___ ФРАГМЕНТ ДОКУМЕНТА ___

Жизнь художника (Воспоминания, Том 1) - Бенуа Александр Николаевич 14 стр.


Судьба Кати, и сначала-то не вполне благополучная, приняла к концу жизни драматический оттенок, в силу всех, почти стихийных обстоятельств, которые были вызваны войной и революцией. До этих злополучных дней она, окруженная детьми и внуками, не знала нужды и, если ее дом и отличался большей скромностью, нежели дома ее родственников, то это исключительно в силу как раз ее личного тяготения к какой-то тени. Но большевистская революция, застигшая ее во время ее пребывания в деревне, заставила ее покинуть Нескучное, а вскоре после того, как отвоевали обратно Украину, самая эта прекрасная усадьба была вместе с ее вековым парком сожжена. У Кати, как и у всех нас, не оказалось ни гроша, и она погибла бы, если бы не спасли ее дети и особенно не расстававшаяся с матерью и после своего замужества, во время революции овдовевшая, Зина Серебрякова.

___ ЗАПИСИ НАБОРА ДАННЫХ ___

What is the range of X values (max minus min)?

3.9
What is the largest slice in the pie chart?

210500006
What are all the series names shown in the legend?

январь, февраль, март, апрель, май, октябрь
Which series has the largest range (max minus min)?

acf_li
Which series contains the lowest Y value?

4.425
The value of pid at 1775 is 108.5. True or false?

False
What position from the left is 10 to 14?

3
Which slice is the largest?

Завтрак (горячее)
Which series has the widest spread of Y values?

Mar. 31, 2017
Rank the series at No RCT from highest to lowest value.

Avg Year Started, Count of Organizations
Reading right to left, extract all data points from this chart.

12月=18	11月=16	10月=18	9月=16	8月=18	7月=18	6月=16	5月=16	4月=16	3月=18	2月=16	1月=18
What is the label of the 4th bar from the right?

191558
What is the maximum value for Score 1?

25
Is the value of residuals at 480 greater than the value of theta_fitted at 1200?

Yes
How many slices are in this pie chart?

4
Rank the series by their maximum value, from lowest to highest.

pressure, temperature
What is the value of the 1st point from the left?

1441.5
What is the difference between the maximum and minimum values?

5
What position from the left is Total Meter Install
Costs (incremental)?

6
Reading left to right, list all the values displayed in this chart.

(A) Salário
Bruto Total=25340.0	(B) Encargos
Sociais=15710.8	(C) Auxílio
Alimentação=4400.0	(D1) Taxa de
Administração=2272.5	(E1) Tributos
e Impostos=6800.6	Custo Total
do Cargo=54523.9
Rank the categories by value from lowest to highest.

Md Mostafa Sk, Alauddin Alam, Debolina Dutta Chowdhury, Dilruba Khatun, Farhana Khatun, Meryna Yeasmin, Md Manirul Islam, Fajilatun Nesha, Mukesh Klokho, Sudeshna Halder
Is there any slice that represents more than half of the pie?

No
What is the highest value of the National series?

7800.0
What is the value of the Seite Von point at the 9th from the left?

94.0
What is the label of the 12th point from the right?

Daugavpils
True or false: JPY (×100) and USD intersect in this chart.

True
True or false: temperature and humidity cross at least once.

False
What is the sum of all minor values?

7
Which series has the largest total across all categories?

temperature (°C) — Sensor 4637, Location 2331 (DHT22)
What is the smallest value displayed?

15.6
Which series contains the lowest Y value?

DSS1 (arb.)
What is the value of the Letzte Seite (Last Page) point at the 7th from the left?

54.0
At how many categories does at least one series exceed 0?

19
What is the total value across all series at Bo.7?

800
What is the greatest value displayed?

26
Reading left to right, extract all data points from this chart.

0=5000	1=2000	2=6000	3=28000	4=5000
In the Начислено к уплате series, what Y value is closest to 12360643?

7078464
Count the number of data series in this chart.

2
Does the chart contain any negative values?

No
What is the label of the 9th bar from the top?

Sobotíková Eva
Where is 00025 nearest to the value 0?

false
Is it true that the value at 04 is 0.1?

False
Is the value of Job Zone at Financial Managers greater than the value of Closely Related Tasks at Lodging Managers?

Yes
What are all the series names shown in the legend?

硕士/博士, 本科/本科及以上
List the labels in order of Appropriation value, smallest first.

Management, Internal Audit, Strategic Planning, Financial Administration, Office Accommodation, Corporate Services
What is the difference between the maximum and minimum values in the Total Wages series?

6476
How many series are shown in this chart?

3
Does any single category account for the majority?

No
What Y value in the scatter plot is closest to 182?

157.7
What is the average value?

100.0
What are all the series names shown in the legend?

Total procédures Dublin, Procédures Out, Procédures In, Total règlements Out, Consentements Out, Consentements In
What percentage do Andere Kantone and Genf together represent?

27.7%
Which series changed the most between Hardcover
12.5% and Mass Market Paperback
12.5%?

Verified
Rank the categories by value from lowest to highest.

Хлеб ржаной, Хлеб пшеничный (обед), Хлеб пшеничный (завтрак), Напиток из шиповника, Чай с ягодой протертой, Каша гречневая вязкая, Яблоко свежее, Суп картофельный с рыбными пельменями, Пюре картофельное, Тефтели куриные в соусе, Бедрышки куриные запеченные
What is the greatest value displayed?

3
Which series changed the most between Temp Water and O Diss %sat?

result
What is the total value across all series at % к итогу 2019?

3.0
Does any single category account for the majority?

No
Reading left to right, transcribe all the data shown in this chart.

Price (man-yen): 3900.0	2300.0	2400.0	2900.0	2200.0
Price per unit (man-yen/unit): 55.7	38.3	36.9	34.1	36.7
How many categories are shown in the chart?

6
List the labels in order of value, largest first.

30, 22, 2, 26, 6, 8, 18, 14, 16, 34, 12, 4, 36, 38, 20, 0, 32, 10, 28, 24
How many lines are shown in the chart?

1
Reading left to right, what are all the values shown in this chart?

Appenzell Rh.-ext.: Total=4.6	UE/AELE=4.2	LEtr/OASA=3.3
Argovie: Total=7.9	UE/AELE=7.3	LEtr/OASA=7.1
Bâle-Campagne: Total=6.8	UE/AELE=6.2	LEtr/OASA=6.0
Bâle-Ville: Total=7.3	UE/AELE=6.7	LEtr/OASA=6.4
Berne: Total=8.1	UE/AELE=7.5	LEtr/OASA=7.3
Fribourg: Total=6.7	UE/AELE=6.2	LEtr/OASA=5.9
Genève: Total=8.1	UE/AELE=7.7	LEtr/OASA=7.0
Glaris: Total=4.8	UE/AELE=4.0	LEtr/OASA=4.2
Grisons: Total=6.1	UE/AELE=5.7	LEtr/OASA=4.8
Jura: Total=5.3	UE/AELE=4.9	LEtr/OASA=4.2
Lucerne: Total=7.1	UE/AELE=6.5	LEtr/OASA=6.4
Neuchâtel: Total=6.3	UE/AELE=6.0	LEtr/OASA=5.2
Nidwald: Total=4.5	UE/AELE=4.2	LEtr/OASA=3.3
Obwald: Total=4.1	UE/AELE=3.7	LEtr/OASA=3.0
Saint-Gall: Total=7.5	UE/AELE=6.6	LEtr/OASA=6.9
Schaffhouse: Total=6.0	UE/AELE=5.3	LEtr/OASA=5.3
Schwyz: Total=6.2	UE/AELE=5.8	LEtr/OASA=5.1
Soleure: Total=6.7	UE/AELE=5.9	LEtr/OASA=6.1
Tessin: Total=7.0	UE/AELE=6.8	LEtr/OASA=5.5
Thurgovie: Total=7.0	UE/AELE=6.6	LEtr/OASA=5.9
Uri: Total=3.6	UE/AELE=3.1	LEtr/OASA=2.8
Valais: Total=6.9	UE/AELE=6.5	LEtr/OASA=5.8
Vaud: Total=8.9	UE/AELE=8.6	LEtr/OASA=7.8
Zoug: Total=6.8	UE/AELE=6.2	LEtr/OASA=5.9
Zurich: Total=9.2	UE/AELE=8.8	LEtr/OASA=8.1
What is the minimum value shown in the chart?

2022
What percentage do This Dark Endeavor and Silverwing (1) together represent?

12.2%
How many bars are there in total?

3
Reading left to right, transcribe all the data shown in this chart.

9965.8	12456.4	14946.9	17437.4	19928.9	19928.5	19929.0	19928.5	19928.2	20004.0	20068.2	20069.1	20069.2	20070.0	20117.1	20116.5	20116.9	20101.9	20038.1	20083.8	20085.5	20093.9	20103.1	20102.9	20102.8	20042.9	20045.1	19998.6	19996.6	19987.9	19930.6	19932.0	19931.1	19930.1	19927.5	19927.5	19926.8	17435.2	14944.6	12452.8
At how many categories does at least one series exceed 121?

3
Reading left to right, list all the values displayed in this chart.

___

_ЗАДАНИЯ ДЛЯ ВЫПОЛНЕНИЯ_
1 – Ответьте по фрагменту о судьбе Кати:
(a) Где Катю застигла большевистская революция?
(b) Что произошло с усадьбой Нескучное вскоре после того, как отвоевали обратно Украину?
(c) Кто из детей особенно помог спасти Катю?
2 – Пожалуйста, перепишите без изменений строки записей: начните с первой строки записей и остановитесь после строки, в которой есть «Reading right to», включив ее.

_ОТВЕТЫ К ЗАДАЧАМ_
1 –
(a) В деревне.
(b) Усадьбу сожгли вместе с ее вековым парком.
(c) Зина Серебрякова.

2 –
What is the range of X values (max minus min)?

3.9
What is the largest slice in the pie chart?

210500006
What are all the series names shown in the legend?

январь, февраль, март, апрель, май, октябрь
Which series has the largest range (max minus min)?

acf_li
Which series contains the lowest Y value?

4.425
The value of pid at 1775 is 108.5. True or false?

False
What position from the left is 10 to 14?

3
Which slice is the largest?

Завтрак (горячее)
Which series has the widest spread of Y values?

Mar. 31, 2017
Rank the series at No RCT from highest to lowest value.

Avg Year Started, Count of Organizations
Reading right to left, extract all data points from this chart.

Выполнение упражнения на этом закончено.